这需要对开始和结束标记以及“.”、“”、“-”、“(”、“)”等所有分隔符都有效。
我可以搜索并替换 ")" 等等,但显然我想要更性感的东西。
所以基本上将所有分隔符移到标签之外。
谢谢!
【问题讨论】:
标签:
python
regex
search
replace
【解决方案1】:
下面的正则表达式将帮助您将存在于开始和结束标记内的分隔符移动到结束标记的下一个。
(<sec>)([^.,()-]*)([.,()-])(<\/sec>)
替换字符串:
\1\2\4\3
DEMO
>>> s = "<sec>John</sec> said hi to a woman (named <sec>Mary)</sec>"
>>> re.sub(r'(<sec>)([^.,()-]*)([.,()-])(<\/sec>)', r'\1\2\4\3', s)
'<sec>John</sec> said hi to a woman (named <sec>Mary</sec>)'
或
这适用于任何标签,
>>> s = "<sec>John</sec> said hi to a woman (named <sec>Mary)</sec>"
>>> re.sub(r'(<(\S+?\b)[^>]*>)([^.,()-]*)([.,()-])(<\/\2>)', r'\1\3\5\4', s)
'<sec>John</sec> said hi to a woman (named <sec>Mary</sec>)'
【解决方案2】:
另一个正则表达式变体:
>>> s = "Nicely<sec>, John</sec> said hi to a woman (named <sec>Mary)</sec>"

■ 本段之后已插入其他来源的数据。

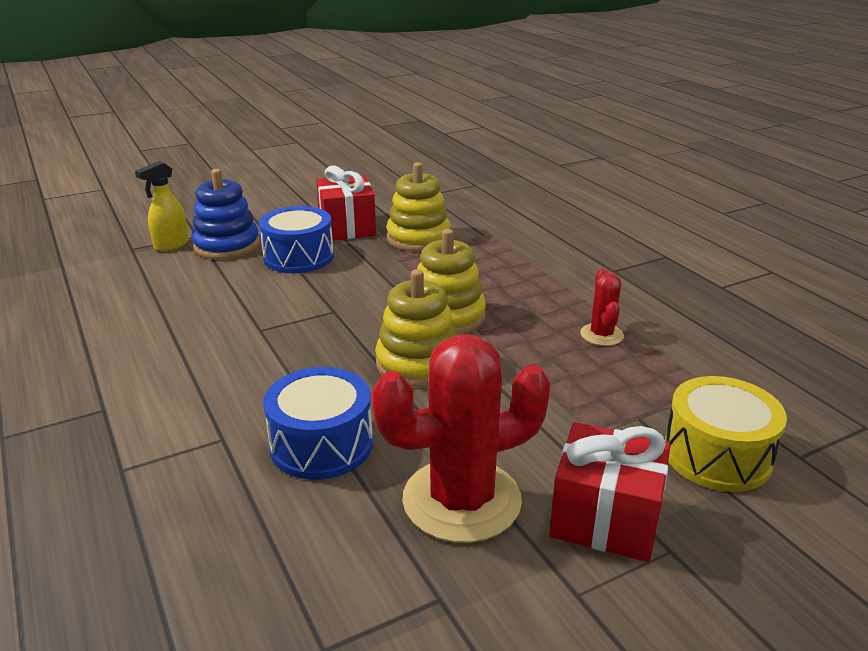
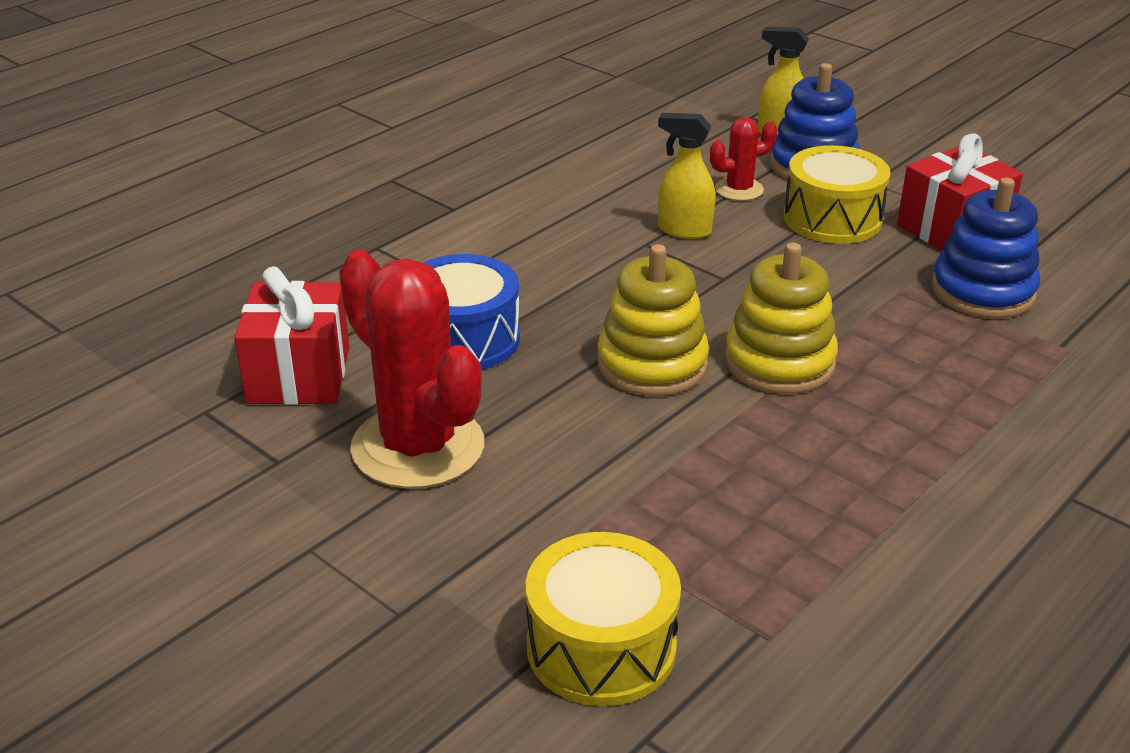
camera: 70 degrees right, 5 degrees up
blue drum [259,206,334,273] -> yellow drum [784,145,891,244]
yellow stacking toy [386,162,450,252] -> blue stacking toy [931,177,1040,318]
red gift [549,422,671,562] -> red gift moved to [234,266,349,405]
red cactus [580,269,624,346] -> red cactus moved to [710,117,777,201]
none -> yellow spray bottle [658,113,715,239]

>>> re.sub(r'((?:<[^>]+>)?)( *[-.(),]+ *)((?:</[^>]+>)?)',r'\3\2\1',s)
# ^^ ^^
# move spaces with the punctuation
# remove that if not needed
'Nicely, <sec>John</sec> said hi to a woman (named <sec>Mary</sec>)'
这个想法是交换开始标签↔标点或标点↔结束标签。